What is the ultimate endpoint of a residency or speciality training program? Is it to complete 5 or 6 years of training in core urological procedures? Is it to produce safe, competent independent urologists? Is it to achieve FRSC (Urol) certification? In an ideal world it would be a marriage of all three; a safe, competent, independent, certified, practising urologist ready and eager to tackle any urological referral. In reality, we know that not to be the case.
Urology is a broad and advancing speciality encompassing patients of all ages and both sexes involving a complexity of benign and malignant pathologies. It is unrealistic to be an expert in all the sub-specialties and be able to offer the best and least invasive treatments to our patients. Furthermore, with a necessary emphasis on patient safety, transparency and proficiency, surgical training programs face significant barriers in affording trainees the opportunity to operate, specifically in the working time directive era.
Fellowships are usually undertaken at the completion of higher surgical training scheme often in a centre of excellence overseas. Fellowships offer trainees intensive experience in their niche area. On completion of a coveted fellowship, trainees hope to have acquired and polished the required skills to practice independently in their chosen field.
A recent pan European survey of 219 urological residents demonstrated laparoscopy and robotics were available in 74% and 17% of centres respectively . Only 23% of trainees report their exposure as ‘satisfactory’. 68% have not completed a laparoscopic radical nephrectomy as first operator. Despite this 81% are considering fellowships in laparoscopy.

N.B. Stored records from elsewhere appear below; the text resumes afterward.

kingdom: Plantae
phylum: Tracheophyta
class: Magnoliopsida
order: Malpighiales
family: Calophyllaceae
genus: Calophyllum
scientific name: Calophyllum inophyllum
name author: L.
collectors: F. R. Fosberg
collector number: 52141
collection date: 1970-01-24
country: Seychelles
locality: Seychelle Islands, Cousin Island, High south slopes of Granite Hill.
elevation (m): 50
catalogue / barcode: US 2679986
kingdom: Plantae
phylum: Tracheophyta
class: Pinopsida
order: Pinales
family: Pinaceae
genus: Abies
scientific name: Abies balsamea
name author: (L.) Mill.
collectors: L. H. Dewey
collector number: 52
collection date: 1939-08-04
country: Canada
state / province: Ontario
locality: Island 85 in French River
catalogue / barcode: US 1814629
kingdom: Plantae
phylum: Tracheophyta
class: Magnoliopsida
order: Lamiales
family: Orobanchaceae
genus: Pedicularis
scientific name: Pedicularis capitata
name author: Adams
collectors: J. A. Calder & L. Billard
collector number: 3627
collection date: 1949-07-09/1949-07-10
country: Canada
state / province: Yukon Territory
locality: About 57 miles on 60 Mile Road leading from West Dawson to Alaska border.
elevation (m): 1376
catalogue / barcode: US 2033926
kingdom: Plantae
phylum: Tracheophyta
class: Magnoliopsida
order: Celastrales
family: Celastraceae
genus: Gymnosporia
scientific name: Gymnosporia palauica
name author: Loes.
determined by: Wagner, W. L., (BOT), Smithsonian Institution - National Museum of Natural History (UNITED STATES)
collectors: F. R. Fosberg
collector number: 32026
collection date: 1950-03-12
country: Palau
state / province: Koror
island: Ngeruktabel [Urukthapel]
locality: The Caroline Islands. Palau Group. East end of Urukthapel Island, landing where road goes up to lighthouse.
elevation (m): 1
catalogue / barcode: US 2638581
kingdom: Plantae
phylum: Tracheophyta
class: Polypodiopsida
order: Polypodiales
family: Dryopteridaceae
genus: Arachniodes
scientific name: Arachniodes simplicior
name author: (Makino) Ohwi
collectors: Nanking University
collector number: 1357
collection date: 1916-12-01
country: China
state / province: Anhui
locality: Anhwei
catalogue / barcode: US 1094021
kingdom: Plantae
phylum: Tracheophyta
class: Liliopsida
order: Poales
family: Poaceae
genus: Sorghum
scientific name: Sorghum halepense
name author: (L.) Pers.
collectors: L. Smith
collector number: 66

Buffi et al., have called for a validated and structured training curriculum in robotic surgery . Trainees acknowledge the challenges in the acquisition of such skills but the modularisation of training is the best way to learn a procedure. Step by step trainees can piece together the operations. Hours spent on simulators and in dry and wet laboratories enhances these techniques. Furthermore, the dual consoles offer invaluable experience in robotics, however, are scarcely available.
The governing bodies have a responsibility to maintain standards of training as well as a duty towards patients. Proficiency in modern techniques such as laparoscopy and robotics are deficient in most training programs. Training programs need to encompass these techniques in a modular fashion from an early stage to develop the skills of tomorrows’ urologists . Fellowships will undoubtedly foster and enhance these skills but a core knowledge and technical proficiency even in a simulator setting should be encouraged.
In truth, our learning and development never should never stop.
‘Live as if you were to die tomorrow. Learn as if you were to live forever’ Mahatma Gandhi
Mr Gregory Nason is a Specialist Registrar in Urology at the University Hospital Limerick, Ireland
- Furriel FTG, Laguna MP, Figueiredo AJ, Nunes PT, Rassweiler JJ. Training of European urology residents in laparoscopy: results of a pan-European survey. BJU Int 2013; 112: 1223–28.
- Buffi N, Van Der Poel H, Guazzoni G, Mottrie A, on behalf of the Junior European Association of Urology (EAU) Robotic Urology Section with the collaboration of the EAU Young Academic Urologists Robotic Section. Methods and Priorities of Robotic Surgery Training Program. Eur Urol 2013; epub ahead of print.
- Lee JY, Mucksavage P, Sundaram CP, McDougall EM. Best practices for robotic surgery training and credentialing. J Urol 2011; 185: 1191-7.